6. Aztecs sacrificed and cannibalized Spanish prisoners and natives allied with them
In 1520, a group of indigenous natives allied with the Aztecs near their major city of Tetzcoco captured a Spanish group of about 120 men, women, and children, along with an unknown number of their allies from other indigenous groups in Mexico opposed to the Aztecs. The natives, a people known as the Acolhuas, were one of the many groups which were allied to the Aztec Empire through the payment of tribute. The Spanish were taken prisoner and lodged in the town of Zultepec, not far from Tenochtitlan, the empire’s capital city. The group contained about fifty women and ten children, and over the course of the next several weeks they were killed, some in ritual ceremonies, and some in the cells in which they were held. Evidence indicates that the Aztecs ate many of the prisoners after they were sacrificed. The manner of killing depended on the perceived desires and pleasures of the god to whom they were sacrificed.

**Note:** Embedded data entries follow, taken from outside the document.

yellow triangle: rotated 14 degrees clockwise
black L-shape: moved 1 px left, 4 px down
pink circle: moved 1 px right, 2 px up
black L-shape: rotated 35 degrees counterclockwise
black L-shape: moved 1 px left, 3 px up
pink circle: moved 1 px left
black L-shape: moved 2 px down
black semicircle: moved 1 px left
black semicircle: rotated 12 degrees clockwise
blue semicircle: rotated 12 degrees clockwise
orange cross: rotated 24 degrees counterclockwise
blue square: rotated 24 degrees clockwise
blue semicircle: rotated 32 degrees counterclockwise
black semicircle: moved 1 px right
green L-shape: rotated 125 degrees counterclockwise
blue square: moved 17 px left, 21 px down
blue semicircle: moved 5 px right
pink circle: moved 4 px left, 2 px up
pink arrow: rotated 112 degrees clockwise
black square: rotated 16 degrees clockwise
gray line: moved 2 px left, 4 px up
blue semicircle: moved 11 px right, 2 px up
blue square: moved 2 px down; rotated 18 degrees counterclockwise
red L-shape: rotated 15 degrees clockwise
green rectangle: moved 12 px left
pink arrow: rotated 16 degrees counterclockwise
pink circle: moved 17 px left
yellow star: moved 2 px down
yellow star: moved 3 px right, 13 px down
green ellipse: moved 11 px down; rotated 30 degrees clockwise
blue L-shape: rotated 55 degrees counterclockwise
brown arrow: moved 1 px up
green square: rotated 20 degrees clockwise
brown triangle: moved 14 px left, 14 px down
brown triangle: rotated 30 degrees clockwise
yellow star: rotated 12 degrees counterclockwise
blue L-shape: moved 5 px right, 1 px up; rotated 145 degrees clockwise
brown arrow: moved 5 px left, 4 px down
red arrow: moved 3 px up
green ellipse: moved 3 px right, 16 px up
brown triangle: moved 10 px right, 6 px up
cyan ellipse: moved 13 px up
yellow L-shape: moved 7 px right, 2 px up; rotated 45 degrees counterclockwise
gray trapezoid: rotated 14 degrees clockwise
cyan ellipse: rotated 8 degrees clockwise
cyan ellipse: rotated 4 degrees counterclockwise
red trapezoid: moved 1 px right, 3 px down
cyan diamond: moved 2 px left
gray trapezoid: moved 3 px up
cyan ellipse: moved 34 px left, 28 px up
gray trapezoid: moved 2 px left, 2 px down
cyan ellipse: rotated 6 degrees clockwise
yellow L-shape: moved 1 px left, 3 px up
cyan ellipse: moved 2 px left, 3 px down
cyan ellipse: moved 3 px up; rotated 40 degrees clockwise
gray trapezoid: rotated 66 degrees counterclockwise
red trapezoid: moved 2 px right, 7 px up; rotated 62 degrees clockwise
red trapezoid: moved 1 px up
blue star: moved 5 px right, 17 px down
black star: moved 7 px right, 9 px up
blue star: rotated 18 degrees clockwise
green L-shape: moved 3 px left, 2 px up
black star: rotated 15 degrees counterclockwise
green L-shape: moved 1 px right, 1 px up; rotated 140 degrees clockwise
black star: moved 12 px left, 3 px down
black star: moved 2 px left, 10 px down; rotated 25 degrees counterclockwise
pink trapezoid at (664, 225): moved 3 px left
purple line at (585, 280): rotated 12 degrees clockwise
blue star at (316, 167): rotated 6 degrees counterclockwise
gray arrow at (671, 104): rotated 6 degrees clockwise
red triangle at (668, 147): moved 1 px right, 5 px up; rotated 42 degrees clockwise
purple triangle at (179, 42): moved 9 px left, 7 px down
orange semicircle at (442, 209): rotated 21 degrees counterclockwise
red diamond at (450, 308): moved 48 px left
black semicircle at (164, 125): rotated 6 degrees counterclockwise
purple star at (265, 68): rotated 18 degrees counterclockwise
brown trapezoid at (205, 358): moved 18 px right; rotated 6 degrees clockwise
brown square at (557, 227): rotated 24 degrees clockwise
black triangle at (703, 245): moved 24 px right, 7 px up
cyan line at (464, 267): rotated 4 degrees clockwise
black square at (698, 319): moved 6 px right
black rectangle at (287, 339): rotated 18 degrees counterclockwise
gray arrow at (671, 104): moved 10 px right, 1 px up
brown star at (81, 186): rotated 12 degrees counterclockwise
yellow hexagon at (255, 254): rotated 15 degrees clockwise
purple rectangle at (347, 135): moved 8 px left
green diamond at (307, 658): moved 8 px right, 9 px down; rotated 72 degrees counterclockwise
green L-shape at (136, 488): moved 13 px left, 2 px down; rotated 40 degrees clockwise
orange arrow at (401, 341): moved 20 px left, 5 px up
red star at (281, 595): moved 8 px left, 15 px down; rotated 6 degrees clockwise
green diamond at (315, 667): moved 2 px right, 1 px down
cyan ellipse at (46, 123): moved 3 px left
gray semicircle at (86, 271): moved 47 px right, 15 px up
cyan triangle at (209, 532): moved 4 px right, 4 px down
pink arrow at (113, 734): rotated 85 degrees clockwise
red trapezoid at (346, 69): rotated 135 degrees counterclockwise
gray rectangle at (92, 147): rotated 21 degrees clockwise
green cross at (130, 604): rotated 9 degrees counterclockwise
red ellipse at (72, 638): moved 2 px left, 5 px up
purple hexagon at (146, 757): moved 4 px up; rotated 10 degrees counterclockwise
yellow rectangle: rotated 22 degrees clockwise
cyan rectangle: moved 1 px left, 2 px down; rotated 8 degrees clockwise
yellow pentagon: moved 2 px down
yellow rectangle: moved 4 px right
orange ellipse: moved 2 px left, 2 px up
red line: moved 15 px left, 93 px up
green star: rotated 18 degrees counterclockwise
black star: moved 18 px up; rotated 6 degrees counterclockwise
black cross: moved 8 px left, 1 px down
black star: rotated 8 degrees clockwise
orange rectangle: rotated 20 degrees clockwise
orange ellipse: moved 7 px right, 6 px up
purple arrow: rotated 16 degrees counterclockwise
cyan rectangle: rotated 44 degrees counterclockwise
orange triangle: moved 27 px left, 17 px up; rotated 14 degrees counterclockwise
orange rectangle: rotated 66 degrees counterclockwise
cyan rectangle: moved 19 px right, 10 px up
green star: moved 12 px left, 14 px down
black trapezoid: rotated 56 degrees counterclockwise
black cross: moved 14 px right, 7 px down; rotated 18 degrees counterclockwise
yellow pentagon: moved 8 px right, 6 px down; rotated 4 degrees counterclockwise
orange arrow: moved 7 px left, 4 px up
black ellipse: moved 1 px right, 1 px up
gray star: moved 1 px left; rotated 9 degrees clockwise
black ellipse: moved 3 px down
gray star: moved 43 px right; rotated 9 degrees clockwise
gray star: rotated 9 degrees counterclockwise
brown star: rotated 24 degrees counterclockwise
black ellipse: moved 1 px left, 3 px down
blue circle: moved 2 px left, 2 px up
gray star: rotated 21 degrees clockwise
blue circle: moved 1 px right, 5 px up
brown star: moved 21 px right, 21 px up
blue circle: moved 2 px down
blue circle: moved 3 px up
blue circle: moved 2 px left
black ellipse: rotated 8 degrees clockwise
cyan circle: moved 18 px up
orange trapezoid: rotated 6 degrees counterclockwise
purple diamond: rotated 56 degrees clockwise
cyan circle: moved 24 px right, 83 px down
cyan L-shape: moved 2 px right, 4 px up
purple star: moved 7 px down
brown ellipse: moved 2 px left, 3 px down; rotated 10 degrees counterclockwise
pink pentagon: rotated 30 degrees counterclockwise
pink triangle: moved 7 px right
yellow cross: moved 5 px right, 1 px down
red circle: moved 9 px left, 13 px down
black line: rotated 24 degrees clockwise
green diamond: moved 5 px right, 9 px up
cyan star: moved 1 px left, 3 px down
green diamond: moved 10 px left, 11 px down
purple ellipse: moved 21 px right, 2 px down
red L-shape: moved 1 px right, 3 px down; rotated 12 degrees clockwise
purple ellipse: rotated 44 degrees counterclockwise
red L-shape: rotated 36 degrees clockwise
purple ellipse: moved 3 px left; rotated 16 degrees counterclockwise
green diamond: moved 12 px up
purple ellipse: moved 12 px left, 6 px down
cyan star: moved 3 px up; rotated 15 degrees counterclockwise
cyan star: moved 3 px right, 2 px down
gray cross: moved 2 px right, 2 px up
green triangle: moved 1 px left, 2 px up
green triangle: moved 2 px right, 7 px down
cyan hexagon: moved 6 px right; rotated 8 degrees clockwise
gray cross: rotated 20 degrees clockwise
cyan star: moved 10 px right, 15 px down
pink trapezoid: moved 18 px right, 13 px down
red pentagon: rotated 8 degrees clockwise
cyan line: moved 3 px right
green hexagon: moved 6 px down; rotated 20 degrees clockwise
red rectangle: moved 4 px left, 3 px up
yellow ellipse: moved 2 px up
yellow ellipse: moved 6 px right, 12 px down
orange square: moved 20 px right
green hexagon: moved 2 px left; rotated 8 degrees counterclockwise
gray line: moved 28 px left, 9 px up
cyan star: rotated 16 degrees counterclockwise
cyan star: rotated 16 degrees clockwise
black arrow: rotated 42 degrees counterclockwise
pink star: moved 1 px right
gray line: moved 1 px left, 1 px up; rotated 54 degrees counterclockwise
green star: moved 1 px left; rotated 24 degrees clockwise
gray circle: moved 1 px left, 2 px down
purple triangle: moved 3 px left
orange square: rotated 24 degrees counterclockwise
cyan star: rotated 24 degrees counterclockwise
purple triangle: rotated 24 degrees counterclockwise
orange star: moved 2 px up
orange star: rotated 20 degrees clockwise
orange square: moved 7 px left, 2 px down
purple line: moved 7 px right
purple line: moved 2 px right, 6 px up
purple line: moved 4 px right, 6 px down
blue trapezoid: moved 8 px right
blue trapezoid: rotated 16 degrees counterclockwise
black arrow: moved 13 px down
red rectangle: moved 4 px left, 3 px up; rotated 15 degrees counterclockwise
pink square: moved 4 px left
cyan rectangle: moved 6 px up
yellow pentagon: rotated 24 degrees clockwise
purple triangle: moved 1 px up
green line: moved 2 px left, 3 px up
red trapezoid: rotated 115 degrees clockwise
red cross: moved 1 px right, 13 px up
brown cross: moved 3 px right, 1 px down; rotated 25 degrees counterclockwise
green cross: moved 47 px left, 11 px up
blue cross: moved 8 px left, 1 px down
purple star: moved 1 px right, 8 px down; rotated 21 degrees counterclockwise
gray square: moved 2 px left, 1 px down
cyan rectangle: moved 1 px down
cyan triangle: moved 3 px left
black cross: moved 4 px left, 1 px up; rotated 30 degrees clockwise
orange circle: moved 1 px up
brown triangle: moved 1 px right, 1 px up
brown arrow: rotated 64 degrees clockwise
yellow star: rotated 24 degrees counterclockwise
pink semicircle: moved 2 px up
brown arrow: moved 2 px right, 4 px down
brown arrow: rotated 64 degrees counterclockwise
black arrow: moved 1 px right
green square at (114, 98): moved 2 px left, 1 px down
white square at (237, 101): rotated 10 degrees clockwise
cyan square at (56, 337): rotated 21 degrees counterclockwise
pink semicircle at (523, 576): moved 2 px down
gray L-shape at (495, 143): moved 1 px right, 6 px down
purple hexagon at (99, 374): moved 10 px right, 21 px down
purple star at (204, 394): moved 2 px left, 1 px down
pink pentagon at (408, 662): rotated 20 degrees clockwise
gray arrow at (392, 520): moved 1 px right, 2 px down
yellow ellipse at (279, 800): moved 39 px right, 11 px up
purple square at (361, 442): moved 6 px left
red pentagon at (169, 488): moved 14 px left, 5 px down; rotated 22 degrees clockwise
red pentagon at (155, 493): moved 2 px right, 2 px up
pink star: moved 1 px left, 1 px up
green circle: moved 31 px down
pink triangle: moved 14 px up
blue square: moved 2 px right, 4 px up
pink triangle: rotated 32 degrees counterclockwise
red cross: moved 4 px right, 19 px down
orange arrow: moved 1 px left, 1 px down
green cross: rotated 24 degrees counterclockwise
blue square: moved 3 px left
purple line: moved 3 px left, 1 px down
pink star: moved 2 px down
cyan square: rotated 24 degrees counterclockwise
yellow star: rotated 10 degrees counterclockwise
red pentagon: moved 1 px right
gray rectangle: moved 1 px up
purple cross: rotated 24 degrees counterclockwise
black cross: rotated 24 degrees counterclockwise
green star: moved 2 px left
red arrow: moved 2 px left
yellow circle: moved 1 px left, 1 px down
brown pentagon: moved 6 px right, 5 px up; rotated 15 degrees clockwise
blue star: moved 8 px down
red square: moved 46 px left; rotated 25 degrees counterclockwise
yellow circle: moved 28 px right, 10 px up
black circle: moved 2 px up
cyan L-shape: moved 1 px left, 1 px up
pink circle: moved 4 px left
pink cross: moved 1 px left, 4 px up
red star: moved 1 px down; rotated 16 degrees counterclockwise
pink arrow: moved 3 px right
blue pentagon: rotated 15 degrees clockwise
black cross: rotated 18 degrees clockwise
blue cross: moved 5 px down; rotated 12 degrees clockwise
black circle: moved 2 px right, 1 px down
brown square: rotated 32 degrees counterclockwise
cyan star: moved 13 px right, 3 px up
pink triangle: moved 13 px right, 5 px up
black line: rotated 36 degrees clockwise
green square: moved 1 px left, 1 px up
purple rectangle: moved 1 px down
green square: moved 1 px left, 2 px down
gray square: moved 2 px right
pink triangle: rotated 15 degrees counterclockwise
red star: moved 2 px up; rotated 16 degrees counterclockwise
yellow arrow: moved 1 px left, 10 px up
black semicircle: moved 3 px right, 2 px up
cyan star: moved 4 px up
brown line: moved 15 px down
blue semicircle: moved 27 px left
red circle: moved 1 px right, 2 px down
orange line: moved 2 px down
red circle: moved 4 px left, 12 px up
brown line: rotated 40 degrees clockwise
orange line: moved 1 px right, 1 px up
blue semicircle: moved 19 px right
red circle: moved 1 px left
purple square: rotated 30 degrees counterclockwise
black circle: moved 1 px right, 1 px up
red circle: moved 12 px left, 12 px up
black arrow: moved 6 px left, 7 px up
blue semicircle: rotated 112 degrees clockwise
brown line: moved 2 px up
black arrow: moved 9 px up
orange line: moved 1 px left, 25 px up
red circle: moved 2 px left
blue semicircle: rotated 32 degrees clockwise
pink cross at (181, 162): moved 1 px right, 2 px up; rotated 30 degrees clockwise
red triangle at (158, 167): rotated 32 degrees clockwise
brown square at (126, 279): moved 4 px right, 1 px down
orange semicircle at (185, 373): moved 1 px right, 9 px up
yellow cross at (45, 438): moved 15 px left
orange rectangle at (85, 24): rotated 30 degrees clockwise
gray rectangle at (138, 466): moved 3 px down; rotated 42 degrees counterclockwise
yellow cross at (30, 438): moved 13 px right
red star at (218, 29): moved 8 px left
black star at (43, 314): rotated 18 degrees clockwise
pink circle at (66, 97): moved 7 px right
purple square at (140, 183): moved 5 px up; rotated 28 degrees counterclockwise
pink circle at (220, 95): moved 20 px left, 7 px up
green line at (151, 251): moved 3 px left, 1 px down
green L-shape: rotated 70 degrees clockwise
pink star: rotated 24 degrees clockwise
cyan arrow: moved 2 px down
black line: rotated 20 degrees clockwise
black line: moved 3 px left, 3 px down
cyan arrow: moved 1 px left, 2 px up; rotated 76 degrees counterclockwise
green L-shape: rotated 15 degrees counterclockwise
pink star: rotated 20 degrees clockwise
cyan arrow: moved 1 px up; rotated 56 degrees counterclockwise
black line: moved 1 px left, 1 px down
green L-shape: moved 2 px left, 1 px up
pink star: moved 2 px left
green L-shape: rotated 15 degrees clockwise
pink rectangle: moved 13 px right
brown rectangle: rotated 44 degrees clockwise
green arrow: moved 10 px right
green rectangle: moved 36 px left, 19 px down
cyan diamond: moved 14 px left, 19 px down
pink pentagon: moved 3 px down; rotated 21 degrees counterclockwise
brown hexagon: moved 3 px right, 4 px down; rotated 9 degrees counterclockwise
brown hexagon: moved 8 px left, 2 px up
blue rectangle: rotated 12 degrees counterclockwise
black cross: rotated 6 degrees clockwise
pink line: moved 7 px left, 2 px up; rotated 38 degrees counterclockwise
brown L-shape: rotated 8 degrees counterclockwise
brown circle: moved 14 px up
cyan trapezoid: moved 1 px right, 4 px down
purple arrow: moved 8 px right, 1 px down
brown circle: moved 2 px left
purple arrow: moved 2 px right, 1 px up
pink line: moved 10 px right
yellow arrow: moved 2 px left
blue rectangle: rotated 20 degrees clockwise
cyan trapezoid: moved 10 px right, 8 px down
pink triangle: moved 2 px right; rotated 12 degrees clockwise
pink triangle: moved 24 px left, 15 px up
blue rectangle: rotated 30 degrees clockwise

Children were believed to be particularly pleasing to the gods of water and rain. Warriors were of course sacrificed to the gods of war. Selection and manner of killing was in the hands of the priests of the town, which had been abandoned prior to the capture of the caravan and was resurrected for the purpose of the slaughter. Eventually, the town came to be known as “the place where they ate them” in the native tongue. When Hernan de Cortes learned of the capture and slaughter, he sent troops to attack the town which on their arrival were greeted with the sight of racks of human skulls displayed throughout. The town was destroyed by the Spanish and their native allies, who persuaded the surviving Acolhuas to change sides and join the conquistadores in their campaign against the Aztec Empire and the pending attack on Tenochtitlan.